It has happened. The world has come around to my way of thinking. It took an overblown media freak out over a possible pandemic....but hey! Whatever it takes! Germaphobia is the "in" thing.
Purell wipes by all the grocery carts. Hand sanitizing stations in the gym and at preschool. The preacher at church saying that people may not want to shake hands during the greeting time. People now know to sneeze and cough into their elbows and not their hands. Everyone washing their hands.
I have never been a big fan of germs (who is!?) But after Becca had some weird reactions to seemingly normal illnesses and ended up in various hospitals and ERs and an ambulance...I started my slow descent off the deep end. Then, I had to have a damn blood transfusion to my fetus because of catching a "harmless" toddler virus, and I got a little worse. When Becca was in the hospital with pneumonia for 4 days this spring I made the final plunge. Now I'm a full-scale germaphobe. I am dealing with it. I am still functioning in society. That is, if you count not wanting to leave the house as functioning. Which, I do. Because we do leave the house. I put my kids in the gym nursery and preschool, and occasionally church.
I may be crazy.
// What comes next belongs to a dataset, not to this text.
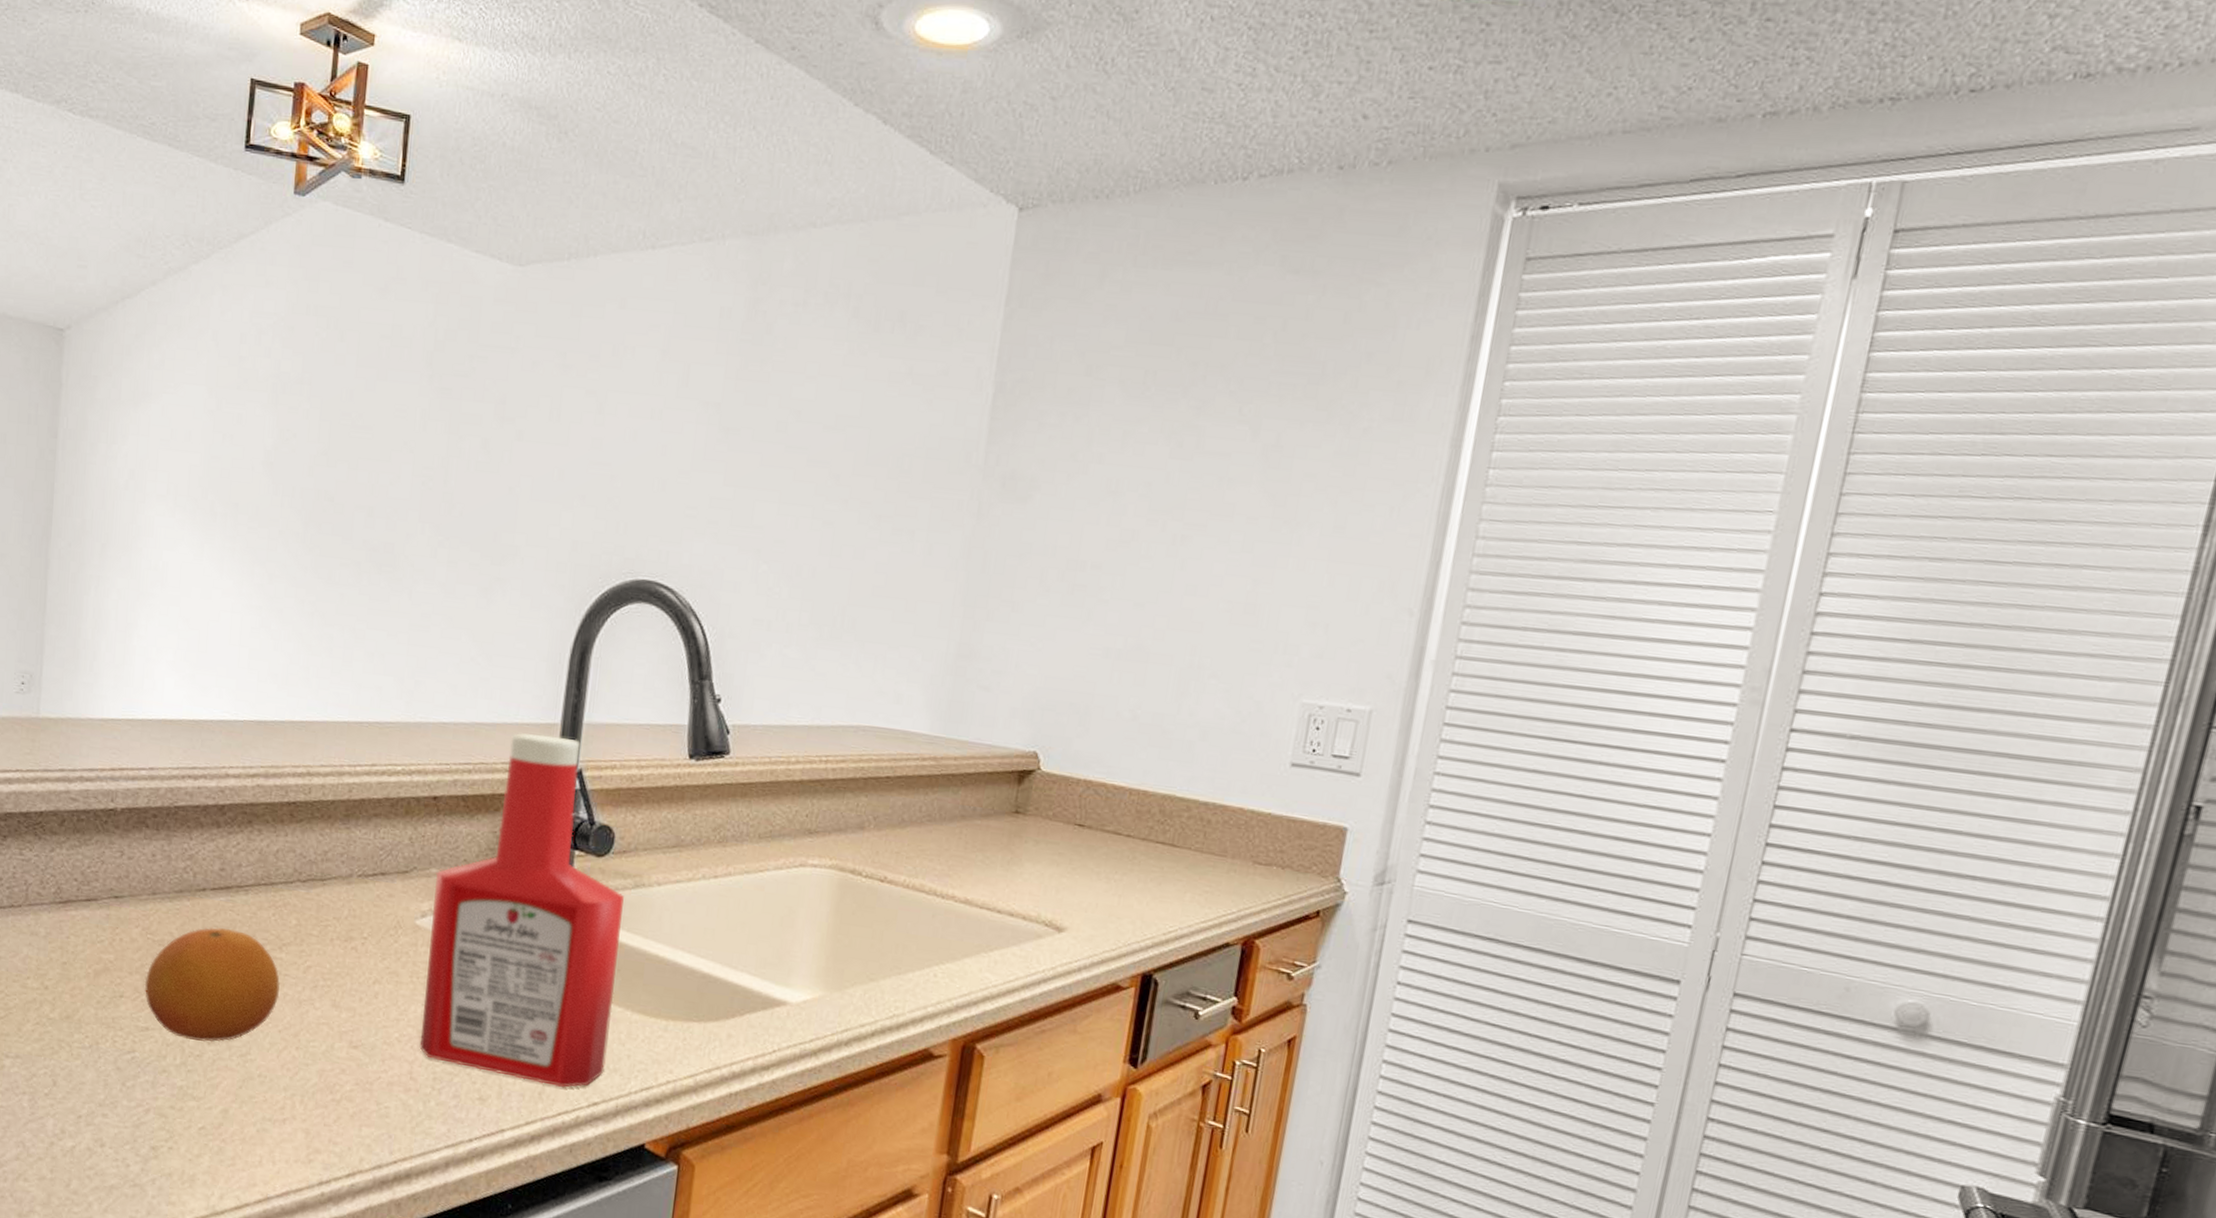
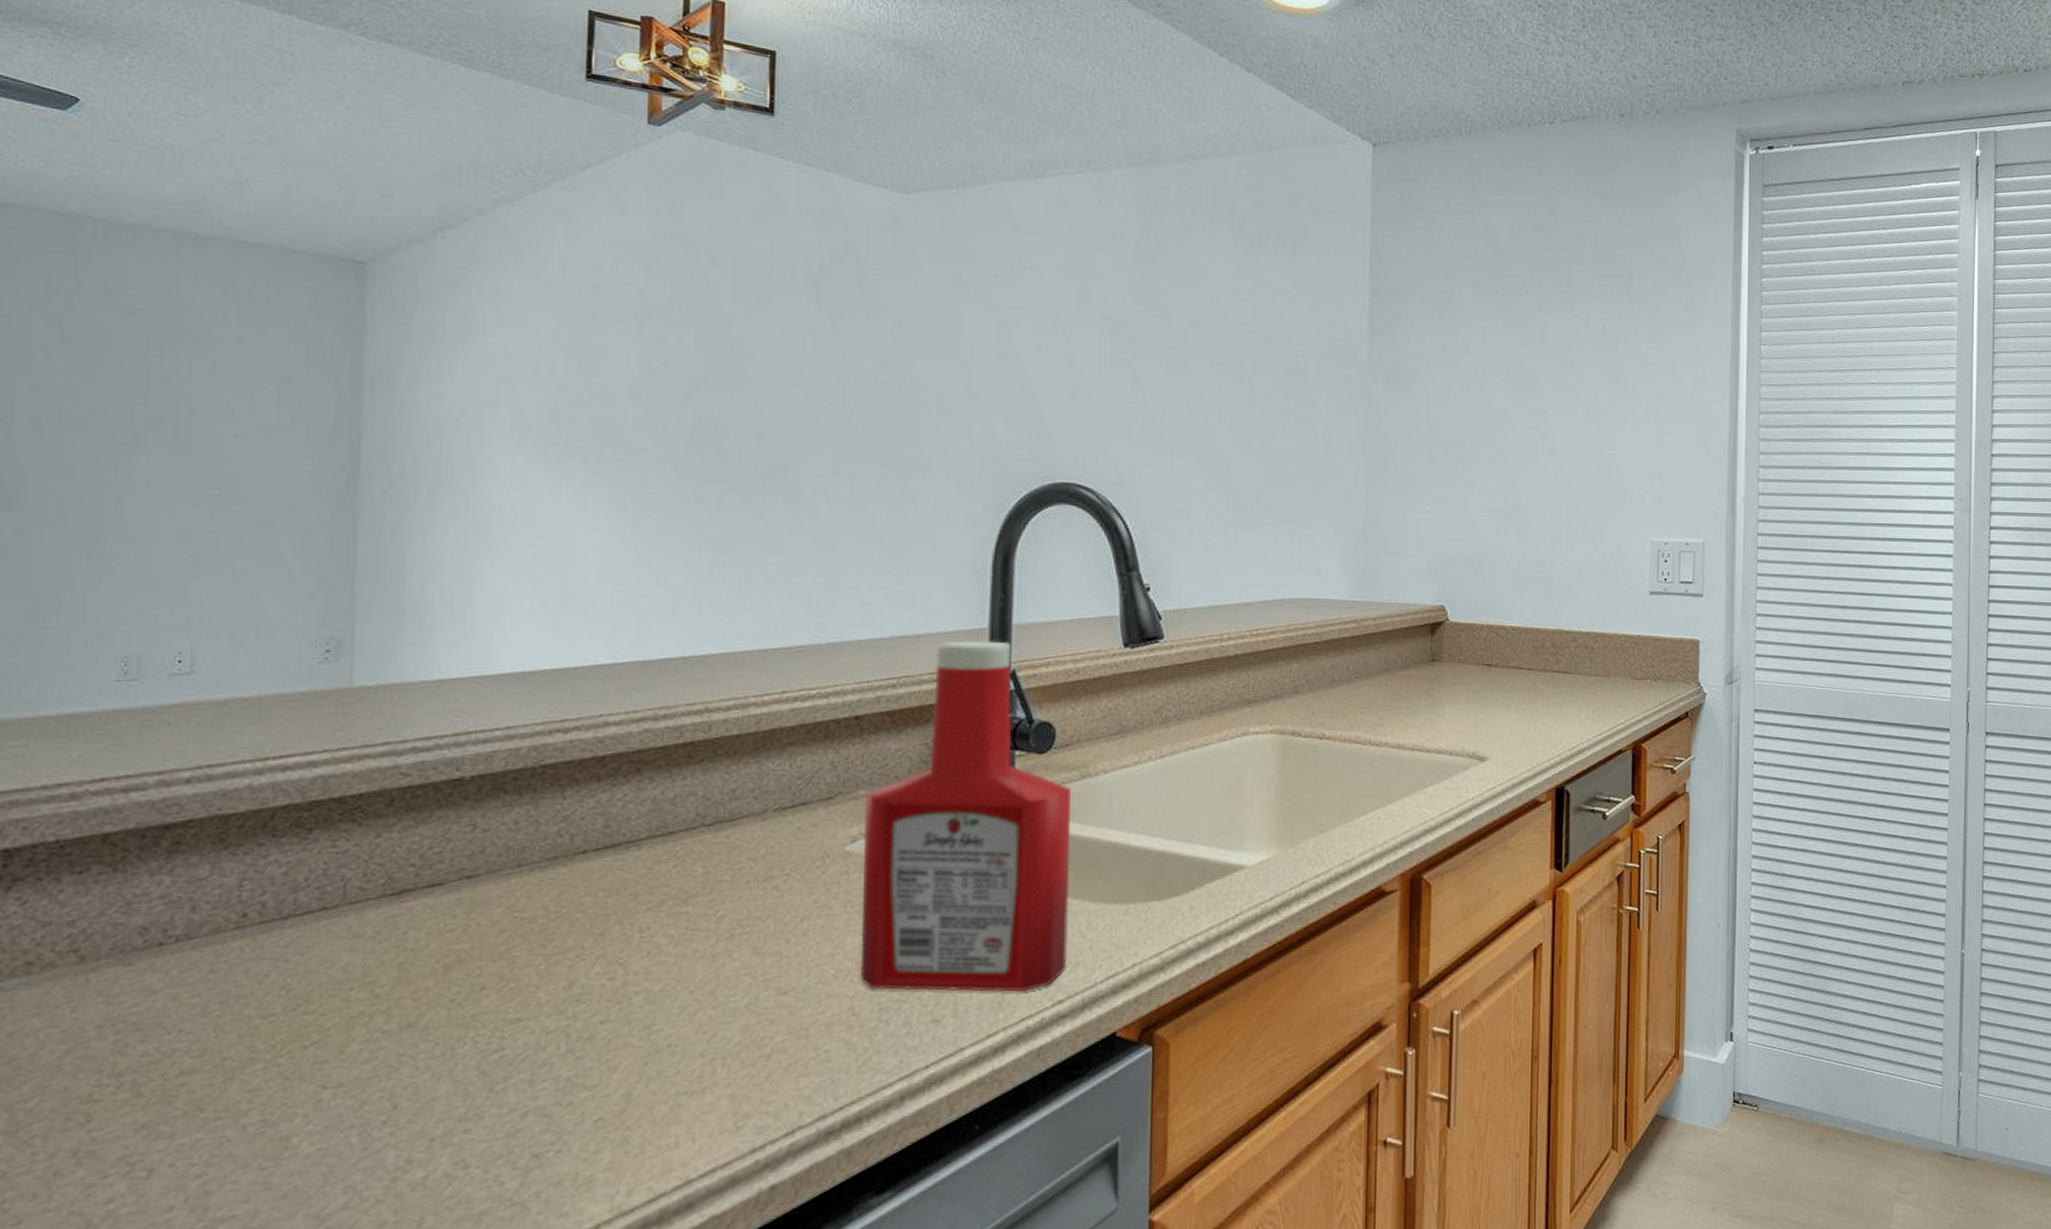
fruit: present [144,927,280,1043] -> none [512,889,687,1022]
But I am still rational.
Of course, I think about what virus they are going to pick up. I think about that more than I should. Maybe 100 times a day? Something like that. But I just take a deep breath, bust out more hand sanitizer and tell myself it is good for them to build up their immune systems. They will make it out alive. It will be okay. We won't be in the hospital for a week this time. Really. It is better for us all around to be out and about in the world.
So. We do our stuff. Andrew is in a mommy-and-me class while Becca's gymnastics class meets. He crawls all over the mats. He slides down the slide. He puts his face in the foam blocks. I cringe inwardly, but smile. I laugh. I joke about what he's going to pick up. I twitch a little. I listen with ears perked on high alert to the other mothers discussing their kids' H1N1 symptoms. I make a mental note of who's children to avoid. But I continue on...smiling....stomach in knots. Wondering who will spike a high fever and start barfing soonest. Every night when I go to bed, I wonder to myself if tonight is the night someone is going to get raging sick. Every night I think about that.
When going to the grocery store or Target, I do my best to make sure Andrew doesn't lick any unsanitized shopping cart. If I only need a couple things, I wear him in the baby carrier, or take the stroller in to avoid the whole shopping cart thing. I make Becca wash her hands when she comes back from anything--school, gymnastics, the gym.
I am actually anti-anti-bacterial products. They are harming the Chesapeake Bay. They are making germs more resistant. I try to buy soaps that are just SOAP. Not anti-bacterial. Try finding those these days. Almost impossible. But then.....the media started tossing around the word pandemic and I went into full-scale paralytic mode. We're all going to die! Who will have the first funeral!? And now we have hand sanitzier stashed all over our cars, bags, house.
At least the rest of the world has caught on. We can all be crazy together.